J’allois en apprendre davantage, mais Miſtreſs Bertaw arriva, & fit ceſſer notre converſation. Étonnée de la voir ſeule, je voulus ſavoir ſi Émilie étoit reſtée avec Mylord. Je montai dans ſa chambre, elle venoit d’y rentrer. Ma vue parut la chagriner, j’en étois ravie. — Qu’avez-vous, ma chère, vous ſemblez bien triſte ? — Moi ! point du tout, Miſs ; mais j’ai une migraine affreuſe, & j’allois me coucher quand vous êtes entrée : je vous prie de trouver bon que je le faſſe. — Très-volontiers : je vous aiderai même à vous déshabiller. — Je vous remercie, Miſs ; mon obſtination à reſter, augmenta ſon embarras ; dès qu’elle fut au lit, je lui dis en ſouriant : — Convenez, Émilie, que Mylord Stanhope eſt vraiment aimable — Je crois, Miſs, que je vous ai dit ce que je penſe ſur ſon compte. Je préſumois que vous aviez changé de ſentiment…… ? mais vous vous endormez ; adieu, Émilie, prenez du repos, votre migraine paſſera.

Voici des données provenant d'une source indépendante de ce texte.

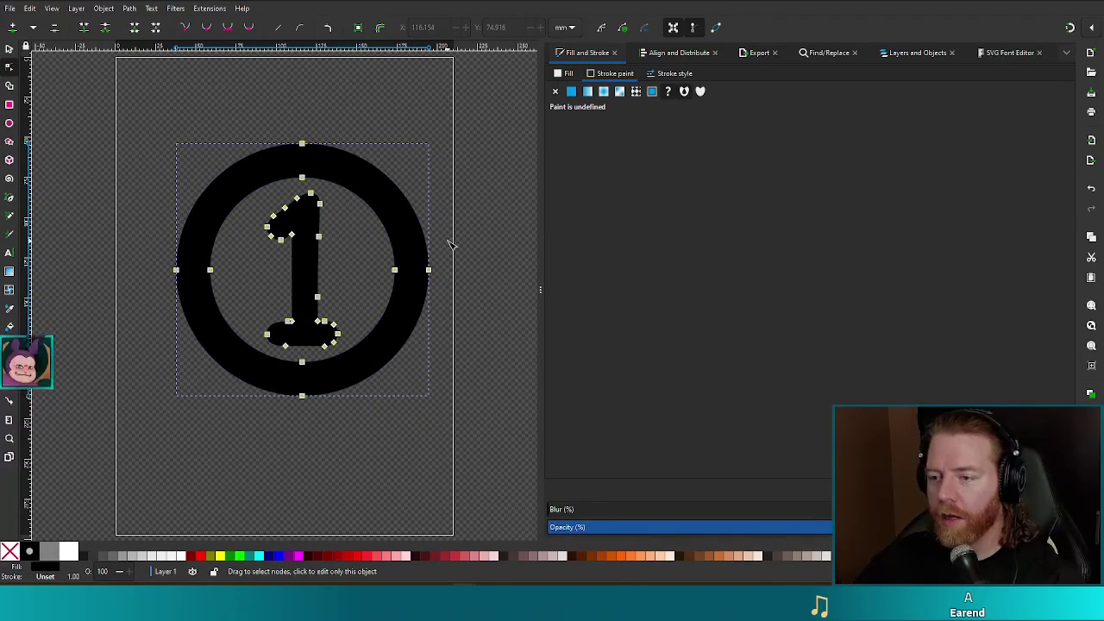
pyautogui.click(448, 239)
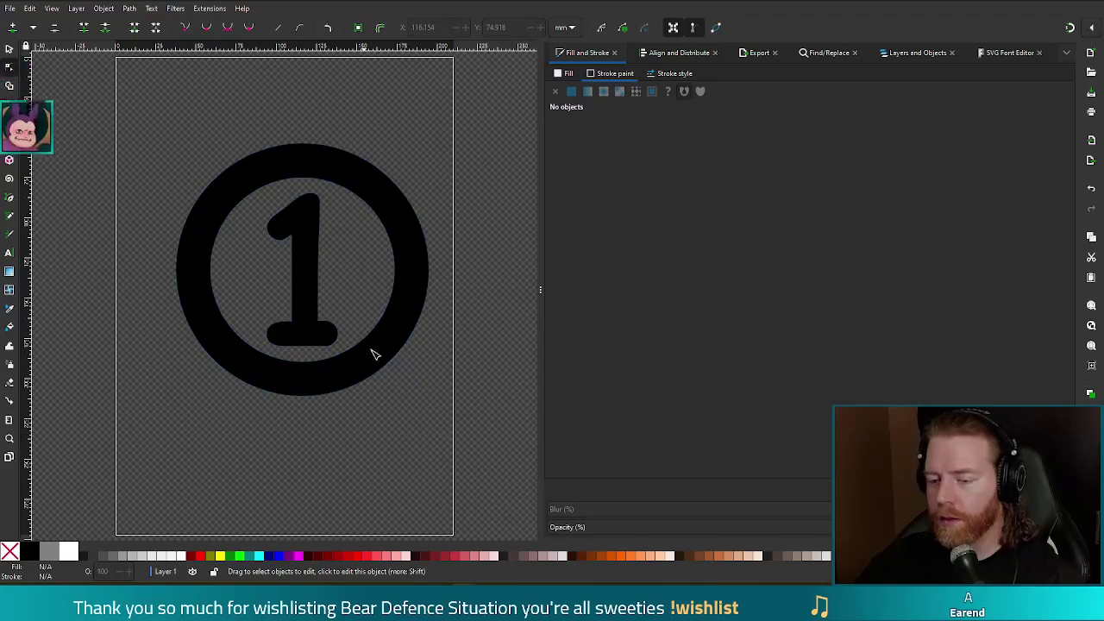
pyautogui.press('s')
pyautogui.click(401, 297)
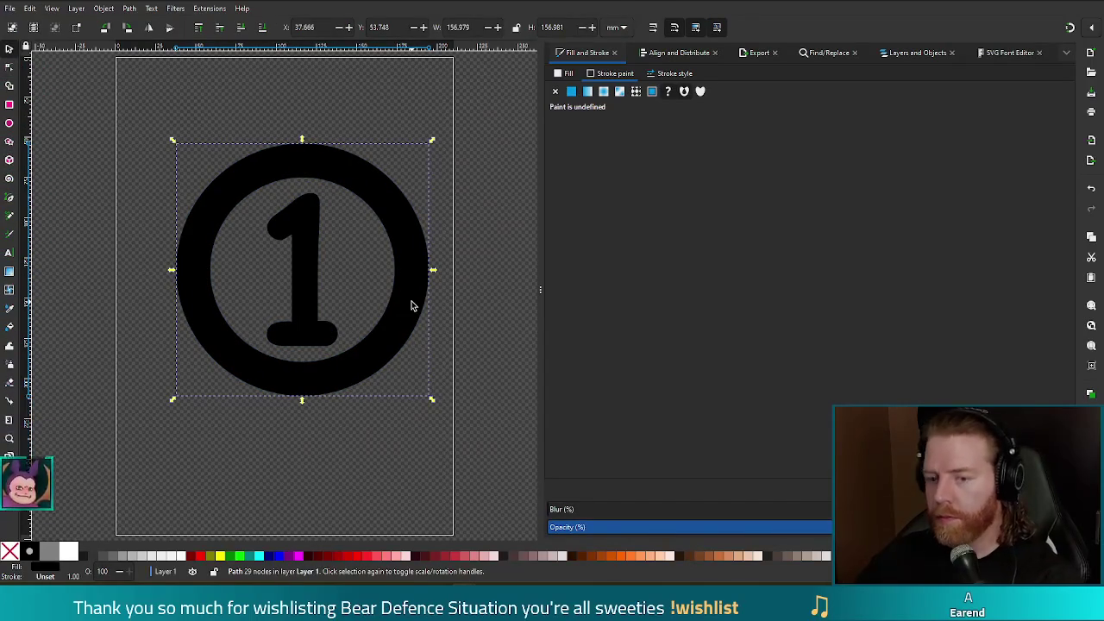
pyautogui.press('ctrl')
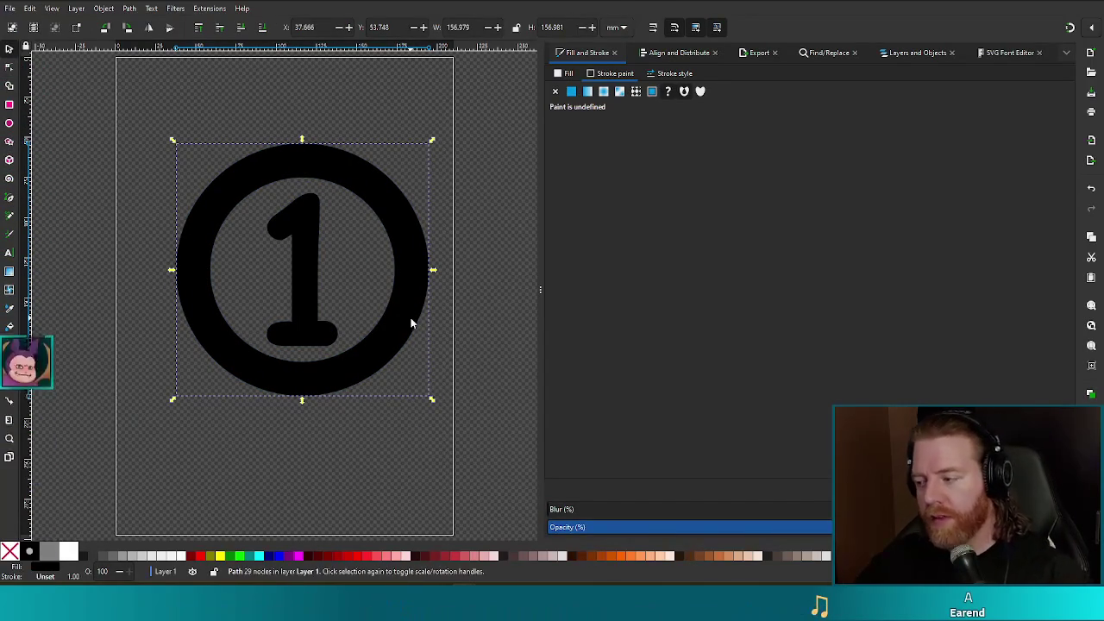
# - Save the Inkscape drawing under the new name crazy_eights.svg in the project folder
pyautogui.press('ctrl+shift+s')
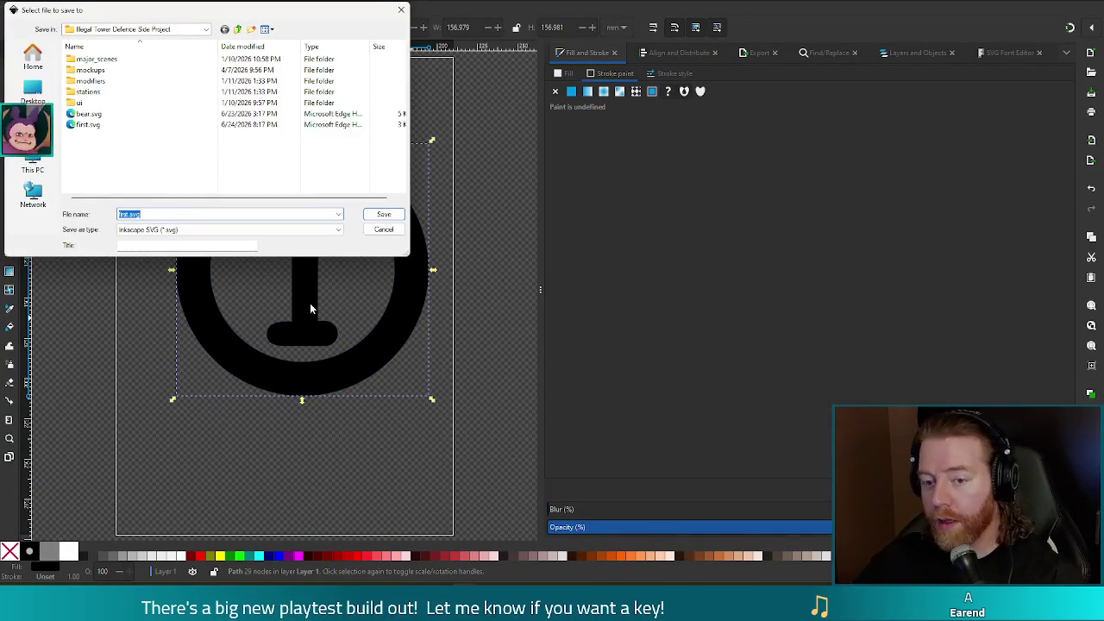
pyautogui.click(187, 245)
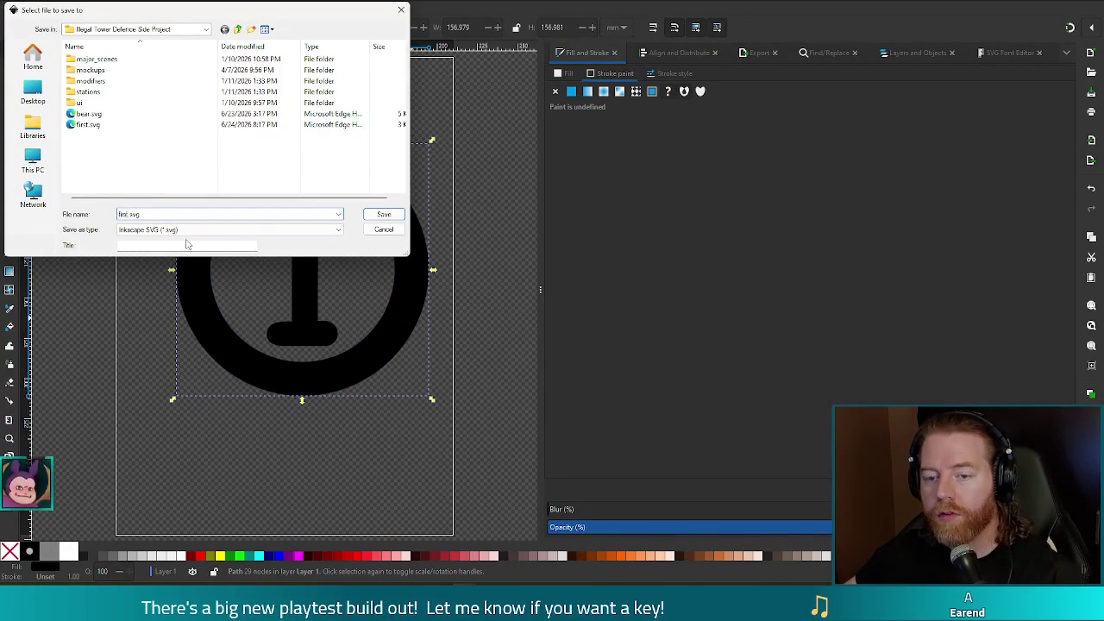
pyautogui.write('crazy')
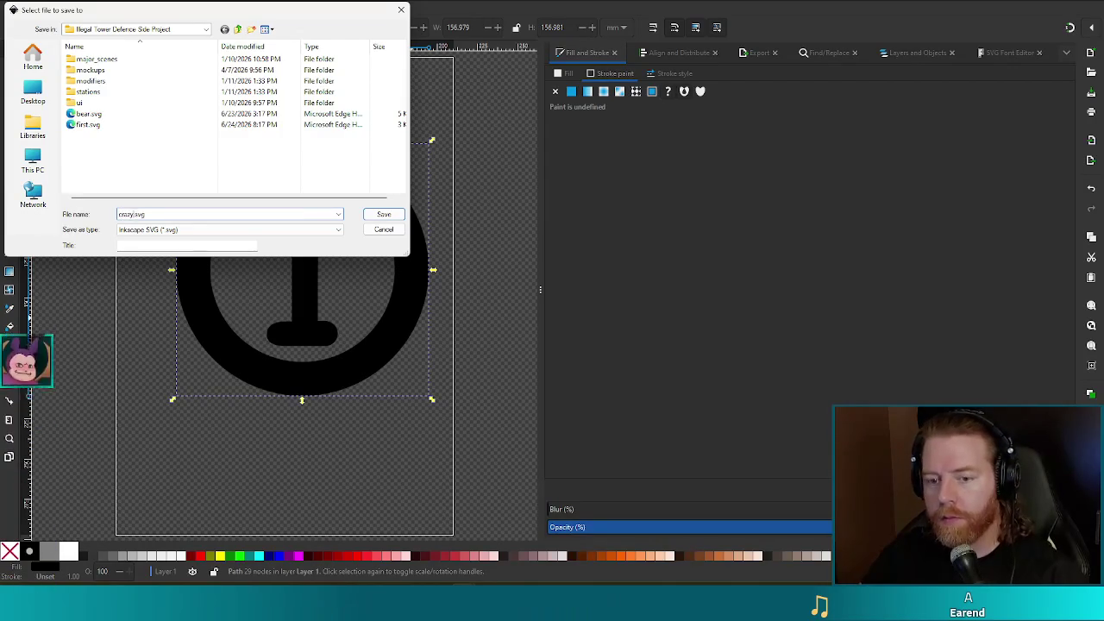
pyautogui.write('_eigh')
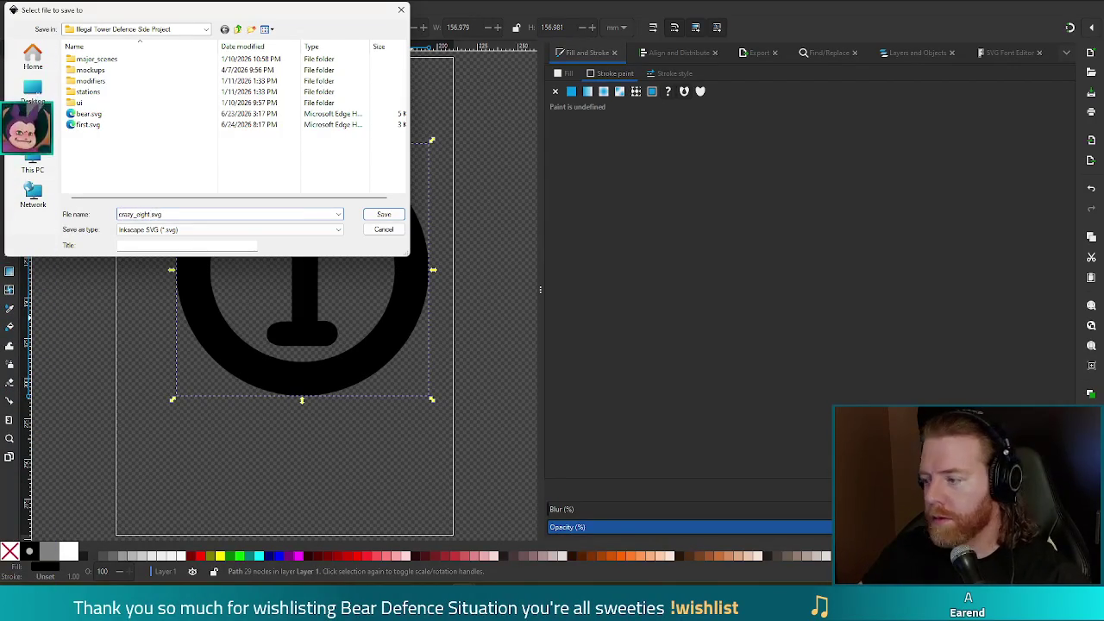
pyautogui.write('ts')
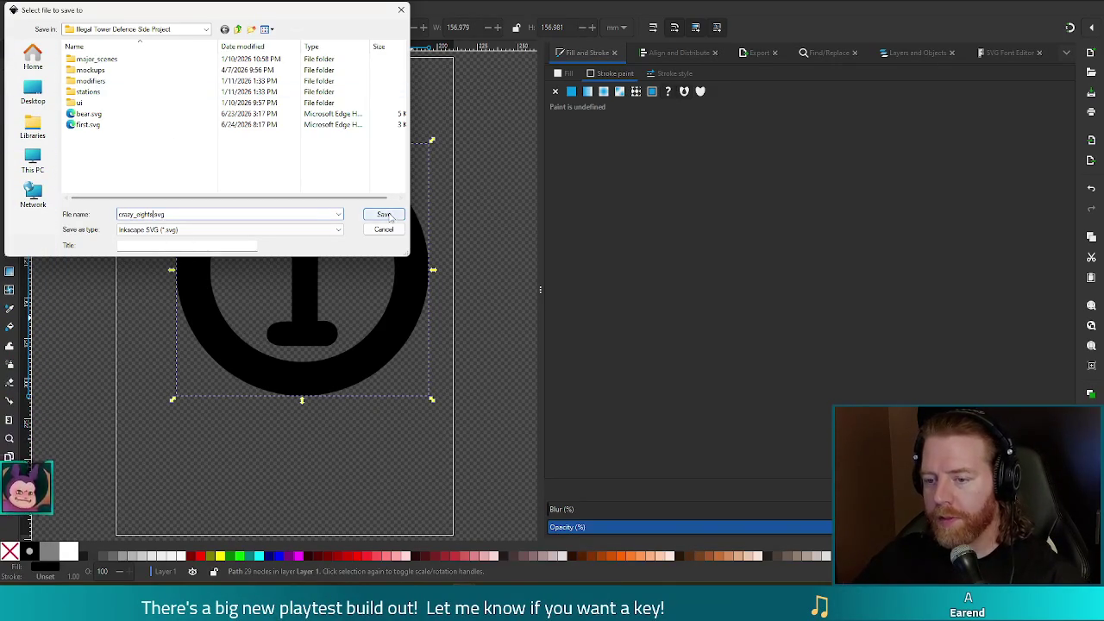
pyautogui.click(384, 215)
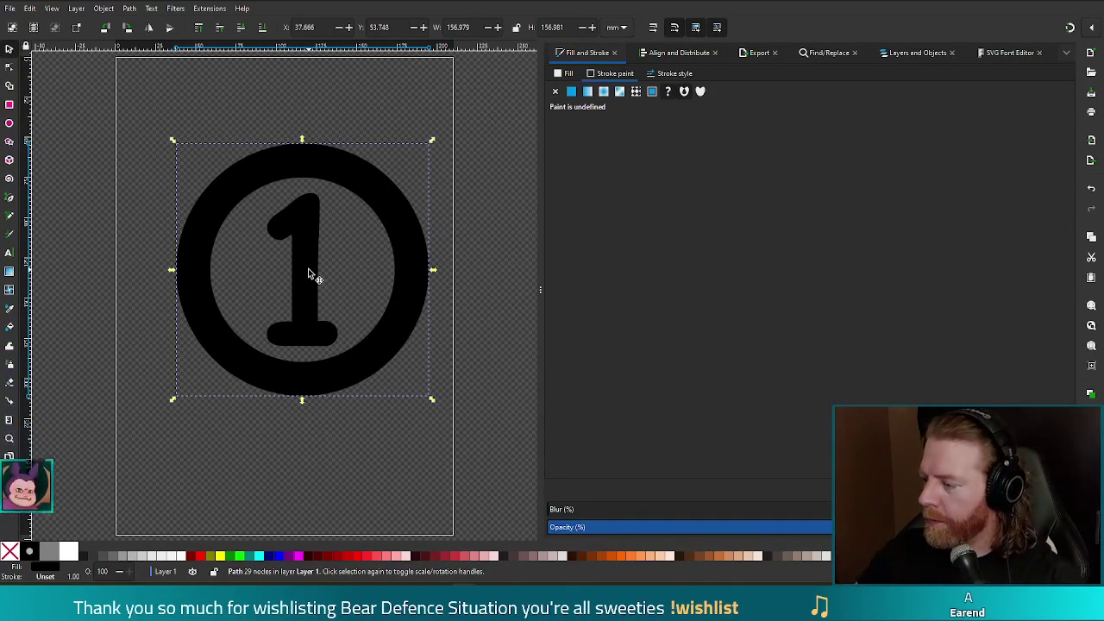
# - Delete the circled 1 icon and place a text insertion point on the empty page
pyautogui.press('Escape')
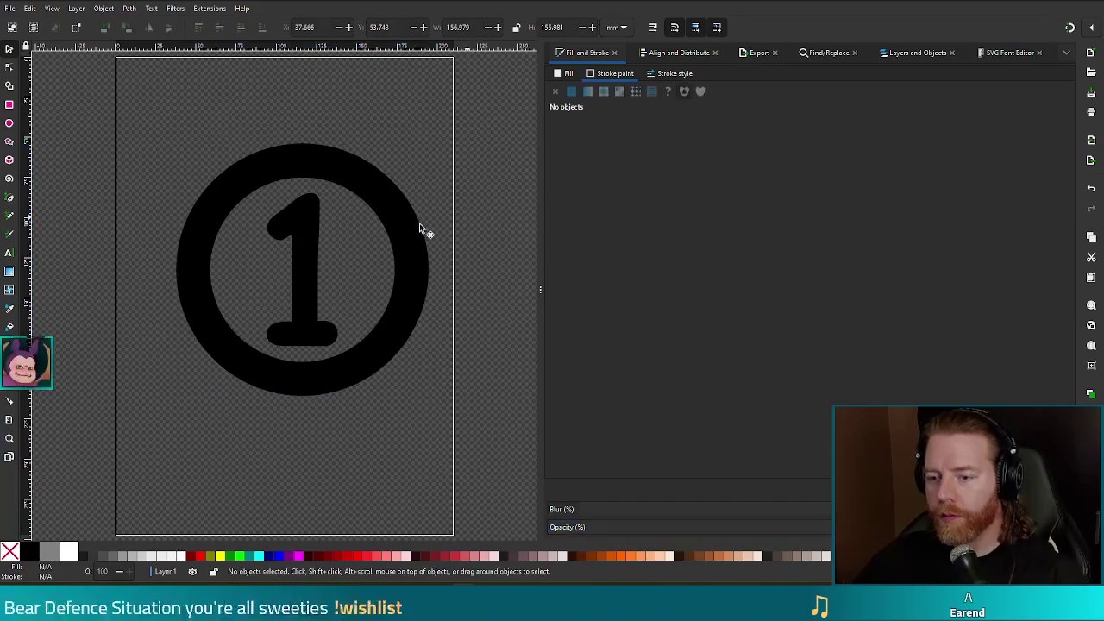
pyautogui.click(399, 233)
pyautogui.press('Delete')
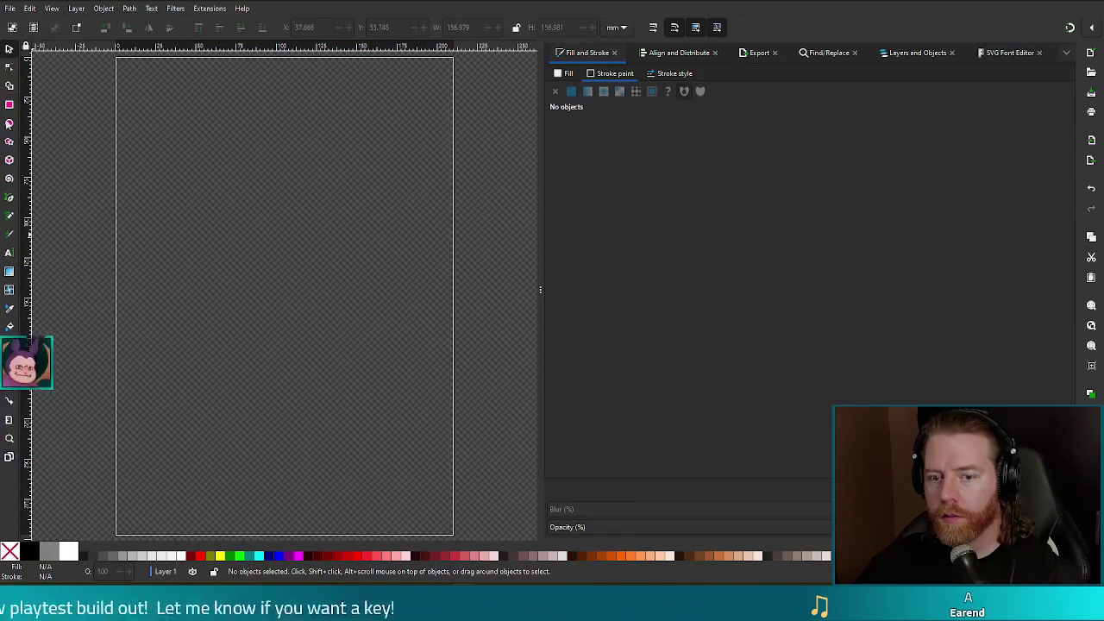
pyautogui.click(10, 254)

Je me retirois à ſa grande ſatisfaction. Je voulus encore eſſayer de ramener Stanhope. Je lui écrivis avec modération. Ma Lettre étoit tendre, paſſionnée : je perdis mon éloquence. On me répondit que je faiſois des démarches inutiles, que le parti étoit décidément pris. Il faut donc auſſi prendre le mien. Le voici ; vous trouverez, ma chère bonne, deux Lettres inſérées dans celle-ci : vous en porterez une vous-même à Mylady Ridge, ſa lecture vous inſtruira de ce que vous devez dire. L’intérêt que vous prenez à la réputation d’une Dame auſſi reſpectable, vous engagera à ne pas différer à l’inſtruire du déſordre de ſa Fille, &c… Vous ferez mettre l’autre à la poſte, après l’avoir fait copier par un Ecrivain, afin que l’écriture ſoit correcte ; après cette expédition, vous viendrez me chercher, car il eſt inutile que je perde ici mon temps davantage, je ſaurai l’employer ailleurs plus utilement, & moins triſtement. En vous attendant je jouirai d’avance du plaiſir de nuire à ma rivale, & de la ravir à ſon Amant. Adieu, Maman, vous connoiſſez mon attachement pour vous.

Betsy Goodness.
De … ce … 17
  1. Rue de Londres.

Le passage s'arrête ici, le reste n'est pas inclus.